*Records shown*
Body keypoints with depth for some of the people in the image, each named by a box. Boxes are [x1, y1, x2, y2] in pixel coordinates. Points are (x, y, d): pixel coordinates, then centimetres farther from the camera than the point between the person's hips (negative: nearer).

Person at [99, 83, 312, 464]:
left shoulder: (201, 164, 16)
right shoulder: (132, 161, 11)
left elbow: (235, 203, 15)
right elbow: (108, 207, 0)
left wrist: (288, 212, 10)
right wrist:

* * *

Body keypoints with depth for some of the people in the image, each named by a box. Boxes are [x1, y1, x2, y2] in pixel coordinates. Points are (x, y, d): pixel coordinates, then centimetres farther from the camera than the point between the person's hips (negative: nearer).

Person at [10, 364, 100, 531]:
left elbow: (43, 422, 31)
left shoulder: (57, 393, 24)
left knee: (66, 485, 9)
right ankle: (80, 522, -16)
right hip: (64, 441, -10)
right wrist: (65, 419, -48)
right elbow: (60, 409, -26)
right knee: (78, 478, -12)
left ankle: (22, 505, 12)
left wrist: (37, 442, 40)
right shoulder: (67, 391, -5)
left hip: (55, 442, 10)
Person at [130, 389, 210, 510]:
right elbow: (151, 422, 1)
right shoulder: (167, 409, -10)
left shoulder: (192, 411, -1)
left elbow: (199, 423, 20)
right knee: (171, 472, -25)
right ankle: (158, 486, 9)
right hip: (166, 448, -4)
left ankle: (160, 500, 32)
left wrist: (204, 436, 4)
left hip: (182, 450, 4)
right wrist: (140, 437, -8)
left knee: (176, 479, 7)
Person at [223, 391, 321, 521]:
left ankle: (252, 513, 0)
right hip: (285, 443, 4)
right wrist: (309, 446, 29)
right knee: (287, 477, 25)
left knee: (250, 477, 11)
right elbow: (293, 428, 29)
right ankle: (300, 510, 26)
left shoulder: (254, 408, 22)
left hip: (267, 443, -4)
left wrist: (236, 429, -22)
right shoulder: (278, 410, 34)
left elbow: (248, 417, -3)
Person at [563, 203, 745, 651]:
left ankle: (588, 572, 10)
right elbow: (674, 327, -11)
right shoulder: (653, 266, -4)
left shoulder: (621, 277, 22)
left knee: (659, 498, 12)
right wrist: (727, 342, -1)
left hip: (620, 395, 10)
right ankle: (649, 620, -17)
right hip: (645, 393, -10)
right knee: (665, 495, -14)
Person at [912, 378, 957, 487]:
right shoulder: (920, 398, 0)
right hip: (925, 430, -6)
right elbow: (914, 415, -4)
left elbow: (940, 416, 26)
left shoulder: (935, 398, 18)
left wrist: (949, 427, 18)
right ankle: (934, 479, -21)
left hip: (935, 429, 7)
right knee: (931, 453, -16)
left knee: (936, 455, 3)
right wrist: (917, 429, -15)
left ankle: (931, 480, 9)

*Task requirements*
Quote the part of the listing above that opens with the line containing "right hip: (285, 443, 4)" and closes with the line containing "right elbow: (914, 415, -4)", both included.

*Written solution*
right hip: (285, 443, 4)
right wrist: (309, 446, 29)
right knee: (287, 477, 25)
left knee: (250, 477, 11)
right elbow: (293, 428, 29)
right ankle: (300, 510, 26)
left shoulder: (254, 408, 22)
left hip: (267, 443, -4)
left wrist: (236, 429, -22)
right shoulder: (278, 410, 34)
left elbow: (248, 417, -3)
Person at [563, 203, 745, 651]:
left ankle: (588, 572, 10)
right elbow: (674, 327, -11)
right shoulder: (653, 266, -4)
left shoulder: (621, 277, 22)
left knee: (659, 498, 12)
right wrist: (727, 342, -1)
left hip: (620, 395, 10)
right ankle: (649, 620, -17)
right hip: (645, 393, -10)
right knee: (665, 495, -14)
Person at [912, 378, 957, 487]:
right shoulder: (920, 398, 0)
right hip: (925, 430, -6)
right elbow: (914, 415, -4)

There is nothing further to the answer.